Kegiatan mendaki gunung atau sekadar
hiking tak lagi hanya dilakukan mereka yang tergabung dalam kelompok pencinta alam, baik itu Siswa Pecinta Alam (Sispala) maupun Mahasiswa Pencinta Alam (Mapala). Menjamurnya aplikasi unggah foto dimanfaatkan sejumlah kalangan untuk memamerkan panorama dan
landscape yang berhasil diabadikan saat mendaki gunung.
Terang saja, hal ini membuat pengguna lainnya kepincut untuk menyaksikan dan mengabadikan pemandangan alam serupa. Alhasil, mendaki gunung telah menjadi tren tersendiri.
Akan tetapi, hobi yang satu ini perlu kematangan fisik maupun logistik.
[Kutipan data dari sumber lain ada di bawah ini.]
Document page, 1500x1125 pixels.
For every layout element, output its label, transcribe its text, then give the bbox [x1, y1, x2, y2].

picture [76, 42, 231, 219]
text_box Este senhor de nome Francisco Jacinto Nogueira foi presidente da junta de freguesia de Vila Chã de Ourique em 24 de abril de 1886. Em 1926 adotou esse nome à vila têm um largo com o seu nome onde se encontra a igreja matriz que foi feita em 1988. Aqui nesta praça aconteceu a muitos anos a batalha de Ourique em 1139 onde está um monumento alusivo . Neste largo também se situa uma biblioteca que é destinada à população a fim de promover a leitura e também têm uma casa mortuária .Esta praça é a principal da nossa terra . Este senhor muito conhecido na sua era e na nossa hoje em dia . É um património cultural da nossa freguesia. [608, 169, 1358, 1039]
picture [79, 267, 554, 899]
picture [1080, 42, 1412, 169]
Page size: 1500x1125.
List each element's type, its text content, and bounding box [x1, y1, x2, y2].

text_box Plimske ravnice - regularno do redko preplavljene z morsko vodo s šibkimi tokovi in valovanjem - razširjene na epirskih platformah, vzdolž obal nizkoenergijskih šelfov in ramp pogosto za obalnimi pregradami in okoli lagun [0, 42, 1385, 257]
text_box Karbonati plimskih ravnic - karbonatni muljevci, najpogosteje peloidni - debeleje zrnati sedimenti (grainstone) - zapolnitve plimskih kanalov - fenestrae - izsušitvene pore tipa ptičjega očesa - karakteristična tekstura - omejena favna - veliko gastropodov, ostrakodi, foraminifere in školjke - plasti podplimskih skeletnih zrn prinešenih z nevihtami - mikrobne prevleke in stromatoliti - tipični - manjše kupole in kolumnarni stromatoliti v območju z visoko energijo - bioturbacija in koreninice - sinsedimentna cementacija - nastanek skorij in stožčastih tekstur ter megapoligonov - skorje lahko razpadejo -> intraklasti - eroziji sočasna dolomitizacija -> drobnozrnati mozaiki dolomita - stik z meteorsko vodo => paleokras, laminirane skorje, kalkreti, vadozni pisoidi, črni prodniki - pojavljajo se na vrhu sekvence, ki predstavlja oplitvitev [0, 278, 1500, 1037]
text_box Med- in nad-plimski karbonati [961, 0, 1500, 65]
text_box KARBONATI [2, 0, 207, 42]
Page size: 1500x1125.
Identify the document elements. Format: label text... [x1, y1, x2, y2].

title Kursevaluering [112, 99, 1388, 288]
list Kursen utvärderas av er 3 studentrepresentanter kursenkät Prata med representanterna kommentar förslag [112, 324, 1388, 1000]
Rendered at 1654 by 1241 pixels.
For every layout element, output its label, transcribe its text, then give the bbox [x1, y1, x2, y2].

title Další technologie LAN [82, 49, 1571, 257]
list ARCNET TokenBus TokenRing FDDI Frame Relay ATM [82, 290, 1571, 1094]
Perlengkapan penting yang harus dipersiapkan dalam petualangan di wilayah pegunungan, di antaranya peta, korek,
head lamp, pisau, P3K, jas hujan atau
rain coat, peluit, kompas, baju hangat, celana panjang, jaket, serta persediaan ekstra air dan makanan. Perlengkapan tersebut tentunya tidak sedikit, menghabiskan banyak tempat, dan berbobot cukup berat.
Siapa sangka, permasalahan itu membuat Mohammad Zahwan Jamaludin, Muhhammad Ikhwan Hanif, Venza Rhoma Saputra, Reza Fahmi Hidayat, serta Panji Laksono memutar otak dan berhasil menggagas ide jaket multifungsi.
"Terlintas ide fungsi jaket tidak hanya sebagai pelindung tubuh, namun juga dapat menjadi wadah penyimpanan tenda, sarung tangan, celana,
rain coat saat hujan, dan perlengkapan lain," ucap Mohammad Zahwan selaku ketua tim. Tim yang beranggotakan mahasiswa IPB ini menamakan desain jaket tersebut dengan label Zaphanza.
Zaphanza mampu memanfaatkan setiap
packing dalam berbagai fungsi penunjang kegiatan mendaki gunung. "Walaupun banyak komponen yang ada di Zaphanza, jaket ini kami yakin tetap nyaman digunakan dan tidak membatasi gerak tubuh," tutur Zahwan, mahasiswa yang tengah menempuh pendidikan di Departemen Teknik Mesin dan Biosistem IPB ini.